§ Exercise:
Set down the full listing below word for word; pictures stay out of the copy.

§ Information supplied:
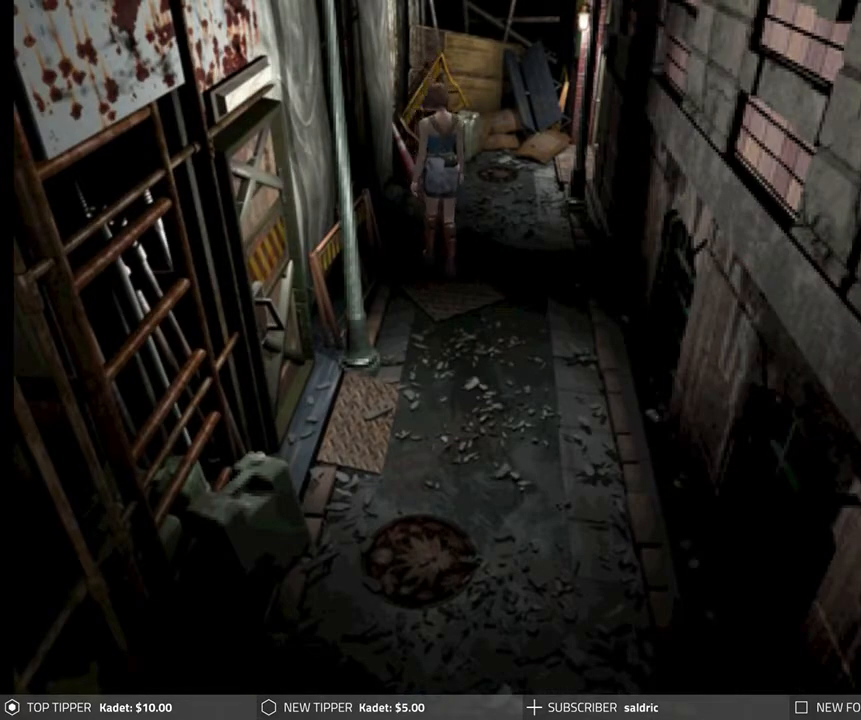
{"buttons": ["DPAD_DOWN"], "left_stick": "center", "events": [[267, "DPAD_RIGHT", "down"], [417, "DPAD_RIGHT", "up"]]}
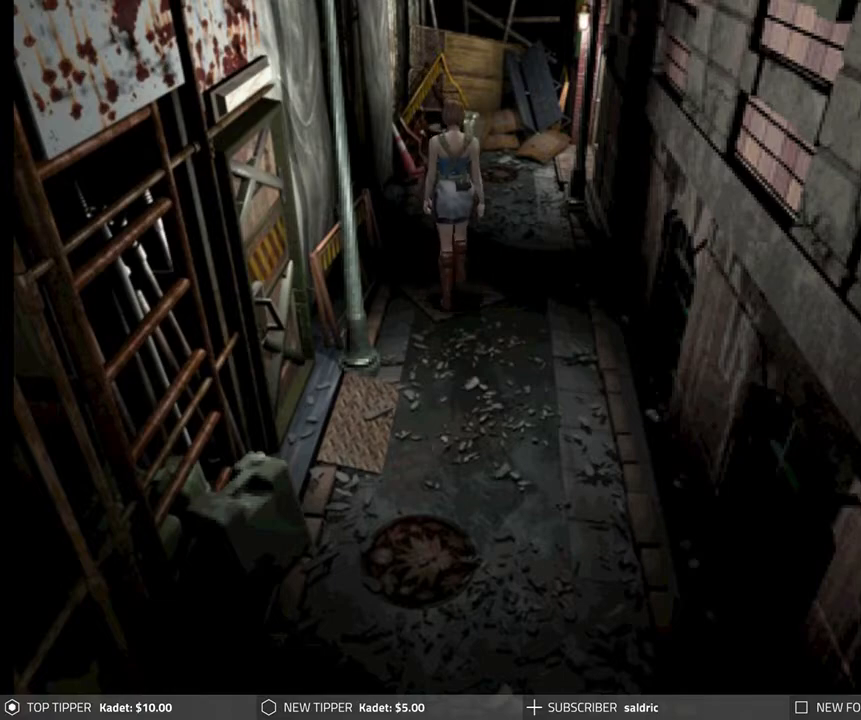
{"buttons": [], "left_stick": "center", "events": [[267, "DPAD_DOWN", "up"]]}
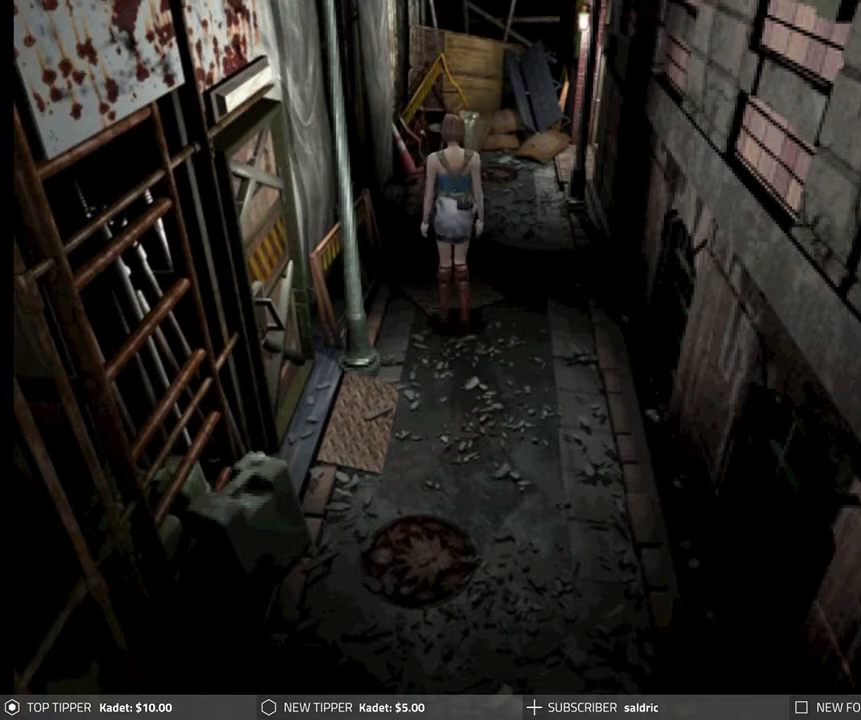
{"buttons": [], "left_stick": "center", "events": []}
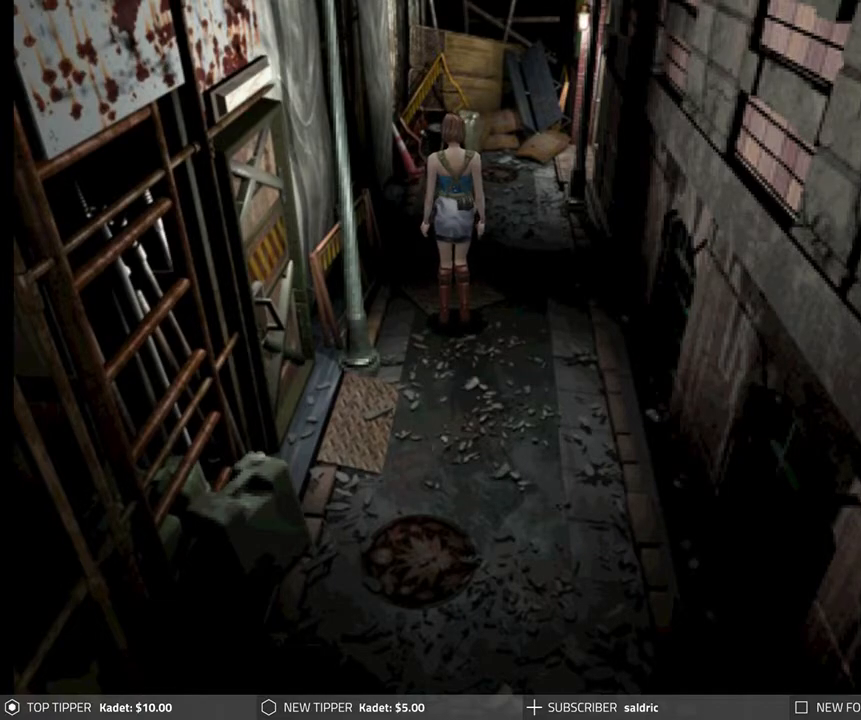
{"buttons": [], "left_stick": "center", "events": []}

§ Solution to the exercise:
{"buttons": ["DPAD_DOWN"], "left_stick": "center", "events": [[267, "DPAD_RIGHT", "down"], [417, "DPAD_RIGHT", "up"]]}
{"buttons": [], "left_stick": "center", "events": [[267, "DPAD_DOWN", "up"]]}
{"buttons": [], "left_stick": "center", "events": []}
{"buttons": [], "left_stick": "center", "events": []}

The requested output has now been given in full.